Tue 29 Jul 2003
Standard Versioning of Open Source Projects
Posted by dkaz under Programming
I love Charles Miller’s suggestion for a standard way of versioning open source projects.
It does seem like every damn project has their own numbering system,
so it’s hard to separate the betas from something you can actually use in a
production environment.
Anyways, I cannot find the link on his website anymore, so I’m pasting
a fragment of his post from my RSS aggregator.
[…]
Too many Open Source projects treat Version 1.0 as some kind of Holy
Grail that can only be reached when the project is perfect. I find that
highly annoying, because it makes it really, really difficult to tell a
sketchy alpha from production code that is just still in pre-1.0 because
the author wants it to do everything.My best advice to anyone thinking of starting such a project: put
together a road-map now.

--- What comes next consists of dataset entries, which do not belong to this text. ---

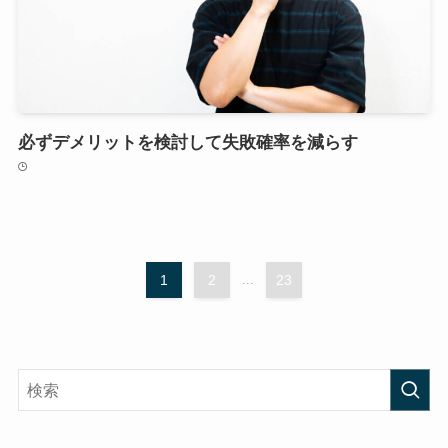
必ずデメリットを検討して失敗確率を減らす
1
2
...
23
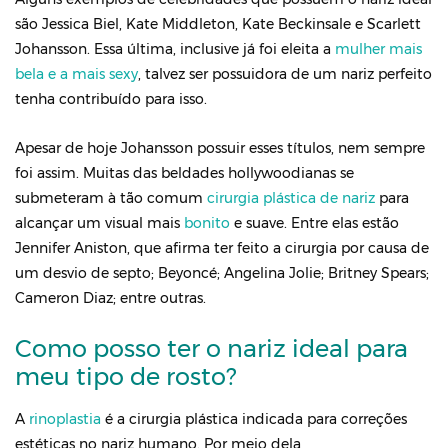
são Jessica Biel, Kate Middleton, Kate Beckinsale e Scarlett
Johansson. Essa última, inclusive já foi eleita a
mulher mais
bela e a mais sexy
, talvez ser possuidora de um nariz perfeito
tenha contribuído para isso.
Apesar de hoje Johansson possuir esses títulos, nem sempre
foi assim. Muitas das beldades hollywoodianas se
submeteram à tão comum
cirurgia plástica de nariz
para
alcançar um visual mais
bonito
e suave. Entre elas estão
Jennifer Aniston, que afirma ter feito a cirurgia por causa de
um desvio de septo; Beyoncé; Angelina Jolie; Britney Spears;
Cameron Diaz; entre outras.
Como posso ter o nariz ideal para
meu tipo de rosto?
A
rinoplastia
é a cirurgia plástica indicada para correções
estéticas no nariz humano. Por meio dela,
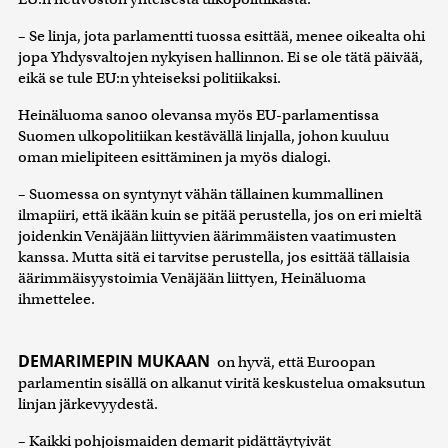
– Se linja, jota parlamentti tuossa esittää, menee oikealta ohi
jopa Yhdysvaltojen nykyisen hallinnon. Ei se ole tätä päivää,
eikä se tule EU:n yhteiseksi politiikaksi.
Heinäluoma sanoo olevansa myös EU-parlamentissa
Suomen ulkopolitiikan kestävällä linjalla, johon kuuluu
oman mielipiteen esittäminen ja myös dialogi.
– Suomessa on syntynyt vähän tällainen kummallinen
ilmapiiri, että ikään kuin se pitää perustella, jos on eri mieltä
joidenkin Venäjään liittyvien äärimmäisten vaatimusten
kanssa. Mutta sitä ei tarvitse perustella, jos esittää tällaisia
äärimmäisyystoimia Venäjään liittyen, Heinäluoma
ihmettelee.
DEMARIMEPIN MUKAAN
on hyvä, että Euroopan
parlamentin sisällä on alkanut viritä keskustelua omaksutun
linjan järkevyydestä.
– Kaikki pohjoismaiden demarit pidättäytyivät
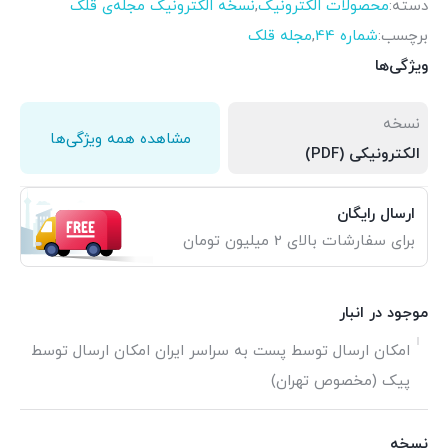
دسته:
محصولات الکترونیک
,
نسخه الکترونیک مجله‌ی قلک
برچسب:
شماره 44
,
مجله قلک
ویژگی‌ها
نسخه
مشاهده همه ویژگی‌ها
الکترونیکی (PDF)
ارسال رایگان
برای سفارشات بالای 2 میلیون تومان
موجود در انبار
امکان ارسال توسط پست به سراسر ایران امکان ارسال توسط
پیک (مخصوص تهران)
نسخه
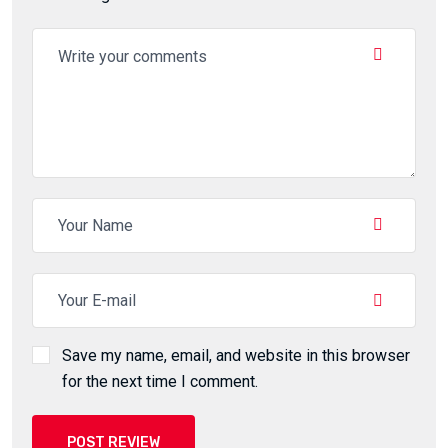
Save my name, email, and website in this browser
for the next time I comment.
POST REVIEW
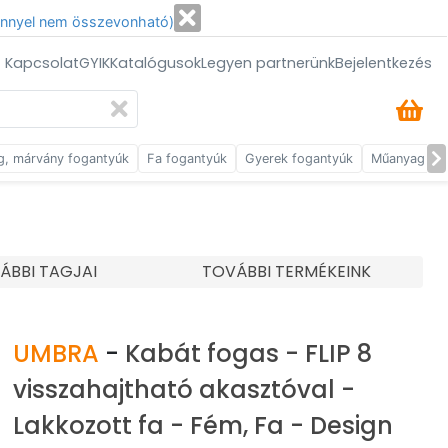
énnyel nem összevonható)
/ Kapcsolat
GYIK
Katalógusok
Legyen partnerünk
Bejelentkezés
g, márvány fogantyúk
Fa fogantyúk
Gyerek fogantyúk
Műanyag fog
ÁBBI TAGJAI
TOVÁBBI TERMÉKEINK
UMBRA
-
Kabát fogas - FLIP 8
visszahajtható akasztóval -
Lakkozott fa - Fém, Fa - Design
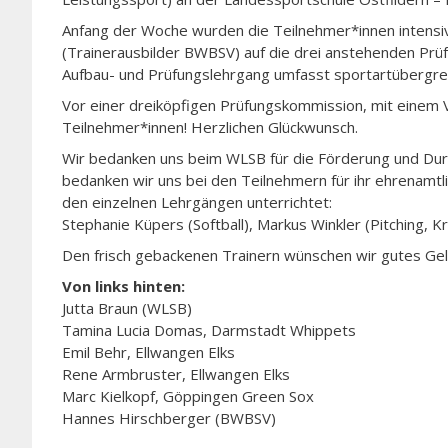
Anfang der Woche wurden die Teilnehmer*innen intensiv
(Trainerausbilder BWBSV) auf die drei anstehenden Prüf
Aufbau- und Prüfungslehrgang umfasst sportartübergreif
Vor einer dreiköpfigen Prüfungskommission, mit einem 
Teilnehmer*innen! Herzlichen Glückwunsch.
Wir bedanken uns beim WLSB für die Förderung und Durc
bedanken wir uns bei den Teilnehmern für ihr ehrenam
den einzelnen Lehrgängen unterrichtet:
Stephanie Küpers (Softball), Markus Winkler (Pitching, K
Den frisch gebackenen Trainern wünschen wir gutes Gel
Von links hinten:
Jutta Braun (WLSB)
Tamina Lucia Domas, Darmstadt Whippets
Emil Behr, Ellwangen Elks
Rene Armbruster, Ellwangen Elks
Marc Kielkopf, Göppingen Green Sox
Hannes Hirschberger (BWBSV)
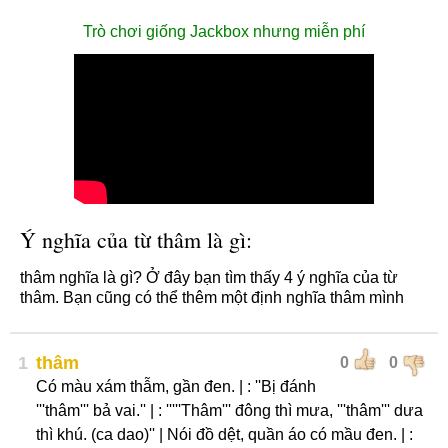
Trò chơi giống Jackbox nhưng miễn phí
Ý nghĩa của từ thâm là gì:
thâm nghĩa là gì? Ở đây bạn tìm thấy 4 ý nghĩa của từ
thâm. Bạn cũng có thể thêm một định nghĩa thâm mình
1
thâm
0
0
Có màu xám thẫm, gần đen. | : ''Bị đánh
'''thâm''' bả vai.'' | : '''''Thâm''' đông thì mưa, '''thâm''' dưa
thì khú. (ca dao)'' | Nói đồ dệt, quần áo có mầu đen. | :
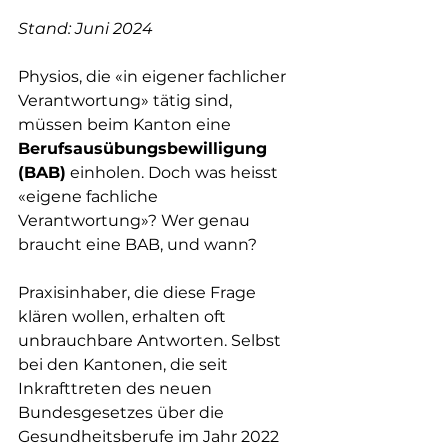
Stand: Juni 2024
Physios, die «in eigener fachlicher 
Verantwortung» tätig sind, 
müssen beim Kanton eine 
Berufsausübungsbewilligung 
(BAB)
 einholen. Doch was heisst 
«eigene fachliche 
Verantwortung»? Wer genau 
braucht eine BAB, und wann?
Praxisinhaber, die diese Frage 
klären wollen, erhalten oft 
unbrauchbare Antworten. Selbst 
bei den Kantonen, die seit 
Inkrafttreten des neuen 
Bundesgesetzes über die 
Gesundheitsberufe im Jahr 2022 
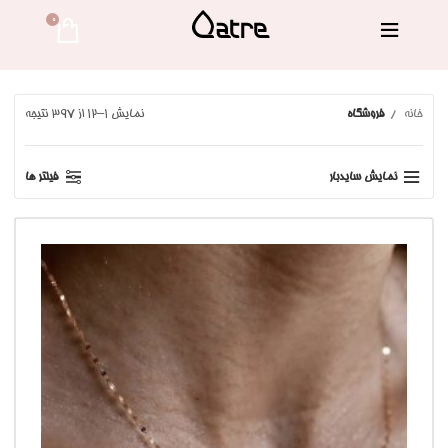
0 
خانه
فروشگاه
نمایش 1–12 از 397 نتیجه
نمایش سایدبار
فیلتر ها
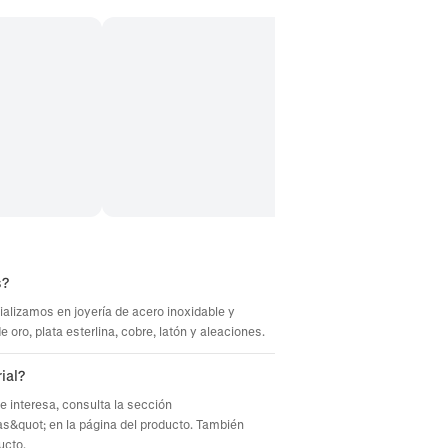
s?
ializamos en joyería de acero inoxidable y
oro, plata esterlina, cobre, latón y aleaciones.
ial?
te interesa, consulta la sección
s&quot; en la página del producto. También
ucto.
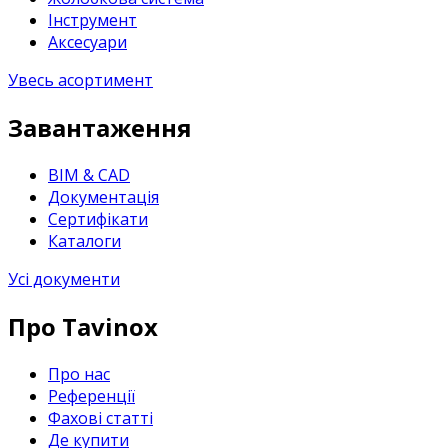
Інструмент
Аксесуари
Увесь асортимент
Завантаження
BIM & CAD
Документація
Сертифікати
Каталоги
Усі документи
Про Tavinox
Про нас
Референції
Фахові статті
Де купити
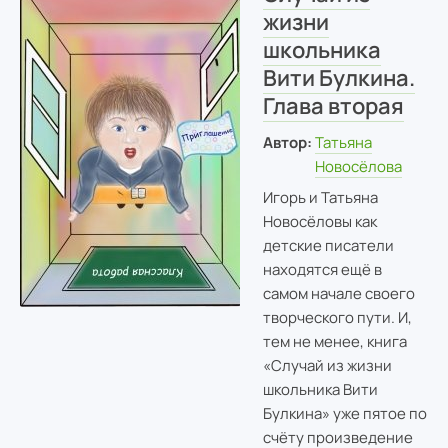
жизни
школьника
Вити Булкина.
Глава вторая
Автор:
Татьяна
Новосёлова
Игорь и Татьяна
Новосёловы как
детские писатели
находятся ещё в
самом начале своего
творческого пути. И,
тем не менее, книга
«Случай из жизни
школьника Вити
Булкина» уже пятое по
счёту произведение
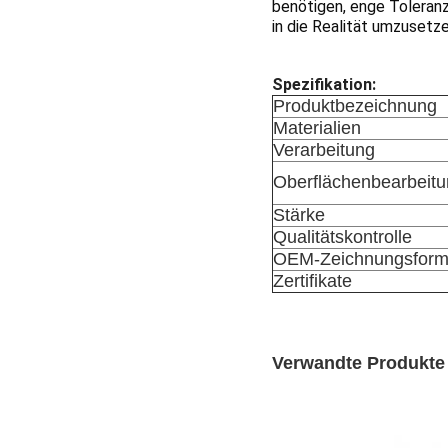
benötigen, enge Toleranze
in die Realität umzusetze
Spezifikation:
Produktbezeichnung
Materialien
Verarbeitung
Oberflächenbearbeit
Stärke
Qualitätskontrolle
OEM-Zeichnungsform
Zertifikate
Verwandte Produkte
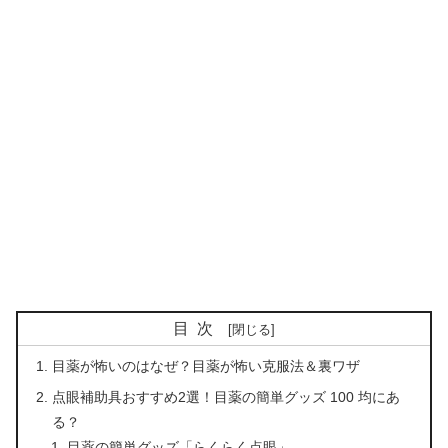
目次
目薬が怖いのはなぜ？目薬が怖い克服法＆裏ワザ
点眼補助具おすすめ2選！目薬の簡単グッズ 100 均にあ
る？
目薬の簡単グッズ「らくらく点眼」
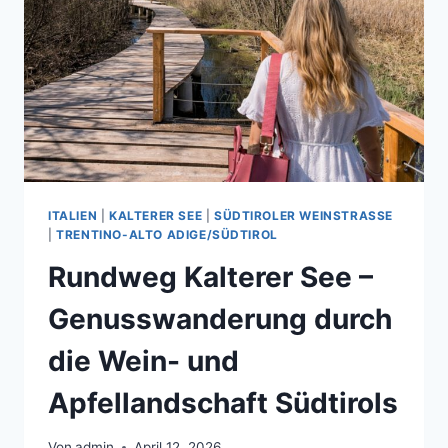
ERLEBEN
ITALIEN
|
KALTERER SEE
|
SÜDTIROLER WEINSTRASSE
|
TRENTINO-ALTO ADIGE/SÜDTIROL
Rundweg Kalterer See –
Genusswanderung durch
die Wein- und
Apfellandschaft Südtirols
Von
admin
April 12, 2026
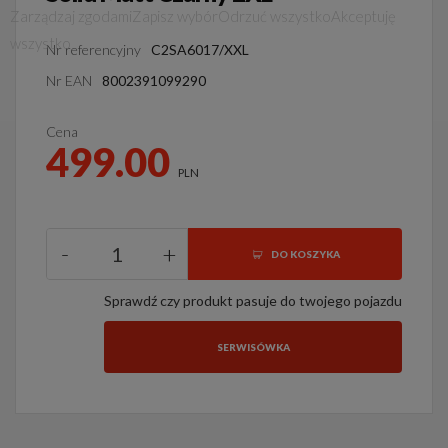
Zarządzaj zgodami
Zapisz wybór
Odrzuć wszystko
Akceptuję
wszystko
Nr referencyjny
C2SA6017/XXL
Nr EAN
8002391099290
Cena
499.00
PLN
-
+
DO KOSZYKA
Sprawdź czy produkt pasuje do twojego pojazdu
SERWISÓWKA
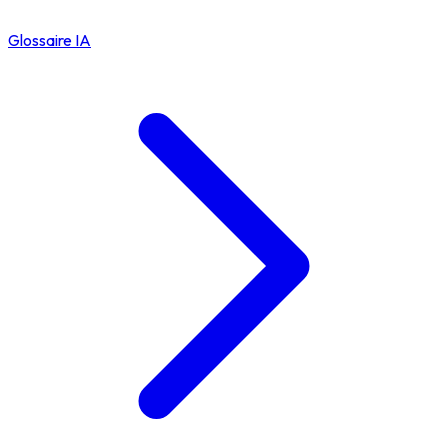
Glossaire IA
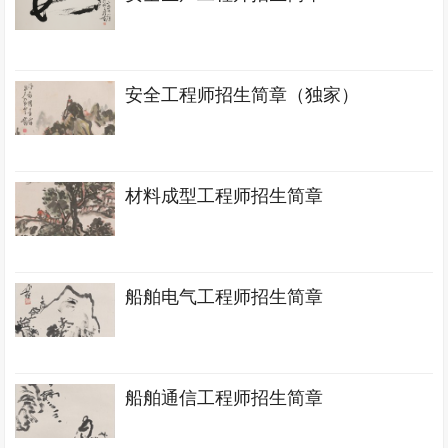
安全工程师招生简章（独家）
材料成型工程师招生简章
船舶电气工程师招生简章
船舶通信工程师招生简章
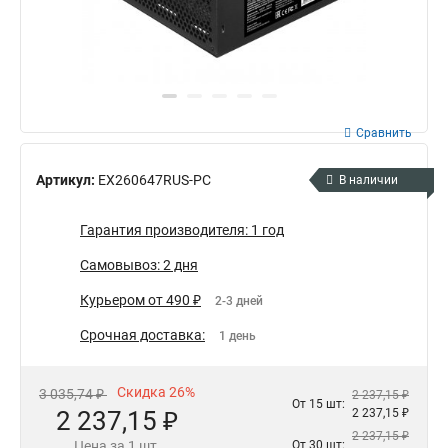
Сравнить
Артикул:
EX260647RUS-PC
В наличии
Гарантия производителя: 1 год
Самовывоз: 2 дня
Курьером от 490 ₽
2-3 дней
Срочная доставка:
1 день
Скидка 26%
3 035,74 ₽
2 237,15 ₽
От 15 шт:
2 237,15 ₽
2 237,15 ₽
2 237,15 ₽
Цена за 1 шт.
От 30 шт:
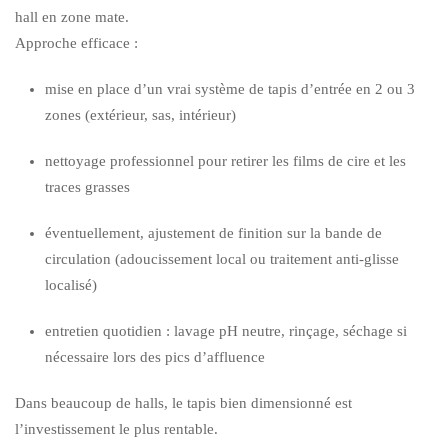
hall en zone mate.
Approche efficace :
mise en place d’un vrai système de tapis d’entrée en 2 ou 3
zones (extérieur, sas, intérieur)
nettoyage professionnel pour retirer les films de cire et les
traces grasses
éventuellement, ajustement de finition sur la bande de
circulation (adoucissement local ou traitement anti-glisse
localisé)
entretien quotidien : lavage pH neutre, rinçage, séchage si
nécessaire lors des pics d’affluence
Dans beaucoup de halls, le tapis bien dimensionné est
l’investissement le plus rentable.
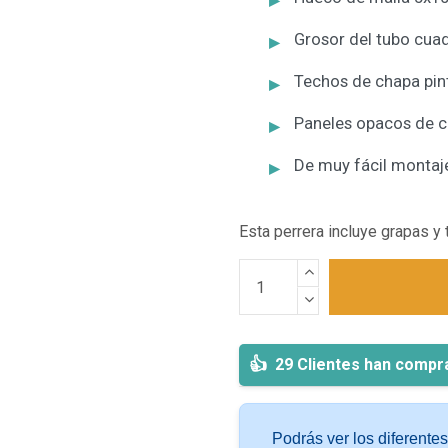
Grosor del tubo cua
Techos de chapa pint
Paneles opacos de c
De muy fácil montaj
Esta perrera incluye grapas y 
29 Clientes han compr
Podrás ver los diferente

List the features you want to see in your
program, and then cull it down to three milestones:The bare minimum you would need to implement before you let
anyone see your code.
The bare minimum functionality you would need to implement before
people could legitimately make use of your code
As above, but stable and well-documented enough to be used in a
production system (for libraries), or by non-programmer end-users
(for applications)
Milestone 1 is your v0.5. Milestone 2 is v0.9. Milestone 3 is v1.0.